<p>adidasty...actually...the second one is a different answer than the one you proposed.</p>
<p>f(x)=xsin(ln5x)</p>
<p>f'(x)= sin(ln5x) + (cos(ln5x))/5</p>
<p>You forgot to do chain rule on the ln5x for the second term.</p>
<p>Psh...these problems are easy:</p>
<ol>
<li>f(x)= ln(ln(ln x)) - Answer: </li>
<li>w(x0= xsin(ln 5x) - Answer: </li>
<li>H(t)= lnt^2(3t^2+6) - Answer: </li>
<li>G(t)= ln{sqrt(5t+1)}( t^3+4)^6 - Answer:</li>
<li>f(x0= ln{(x+1)(x+2)}/x+3 - Answer:</li>
<li>f(x)= ln sqrt{(3x+2)^5/x^4+7} - Answer:</li>
</ol>
<p>I used the combined rule of derivatives plus some special font to post the answers.
The answers will only show up to true geniuses, you must figure out how to make them appear.

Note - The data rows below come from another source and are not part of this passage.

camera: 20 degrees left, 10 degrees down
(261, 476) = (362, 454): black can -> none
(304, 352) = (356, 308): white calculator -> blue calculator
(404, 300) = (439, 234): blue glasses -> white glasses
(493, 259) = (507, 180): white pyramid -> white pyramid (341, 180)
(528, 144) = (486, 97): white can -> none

P.S. highlighting won't work. :)</p>
<p>Only a true genius can solve this: "Prove that this post does not exist."
Have fun.</p>
<p>Haha clever!!!:) Seriously, I am having a lot of trouble finding the derivative of these fuctions. Any help would be greatly appreciated!!!</p>
<p>One word. Mathematica (yes I know it's cheating. Don't use it if it's homework)</p>
<p>
[quote]
"Prove that this post does not exist."
[/quote]
To exist is to be existent; to be existent is to be actual; to be actual is to be real; to be real is to be genuine; to be genuine is to be true; to be true is to be honest; to be honest it to be guileless; to be guileless is to be transparent; to be transparent is to be clear; to be clear is to be unclouded; to be unclouded is to be light; to be light is to be insufficient; to be insufficient is to be inadequate; to be inadequate is to be lacking; to be lacking is to be nonexistent.</p>
<p>Therefore that post does not exist.</p>
<p>(courtesy of hyperdictionary.com)</p>
<p>jaug1- are you sure? heres my reasoning:</p>
<p>xsin(ln5x) d/dx = sin(ln5x) + x((sin(ln5x)) d/dx) =</p>
<p>y=sin u, dy/du = cosu</p>
<p>u = ln5x, du/dx = 5/5x = 1/x. dy/du * du/dx = cos(ln5x)/x (then you multiply by x and they cancel) =</p>
<p>d/dx (xsin(ln5x) = sin(ln5x) + cos(ln5x)</p>
<p>so yeah i got it wrong the first time, but i got it right this time. lol and YOU got it wrong! loser! lol jk</p>
<p>if i got this wrong **** it, i give up. im on drugs anyway. lol</p>
<p>keta, if I solve the hodge conjecture, Ill be claiming the money, so dont expect me to send you my solution :)</p>
<p>is the conjecture already proven?</p>
<p>tetrahedr0n, perhaps you can then share your solution at art of problem solving forums. You're registered there, right? ;).</p>
<p>tetrahedr0n, please tell me how to prove it..</p>
<p>i'm glad we did this several days after the question haha</p>
<p>Prove the conjecture please</p>
<p>I guess the title of this thread used to attract self-entitled geniuses, like the fire attracts heat-seeking insects.</p>
<p>
[QUOTE=chanman]
lol what the heck is this??</p>
<p>"On a projective non singular algebra variety over C, any Hodge class is a rational linear combination of classes cl(Z) of algebraic cycles. "
[/quote]
</p>
<p>chanman, this is what pure math looks like. When you’re in college, and your professors aren’t busy lecturing, this is the kind of thing they work on. And if any of us solve it, you’ll be more likely to hear about it in the newspaper than here.</p>
<p>Congrats you guys bumped a 4 year old irrelevant homework problem,</p>
<p>Haha. It came up on “similar threads” when I was posting, and I didn’t realize it was so old. Sorry.</p>
<p>Oops. Note to self: check thread date, even if recently posted to.</p>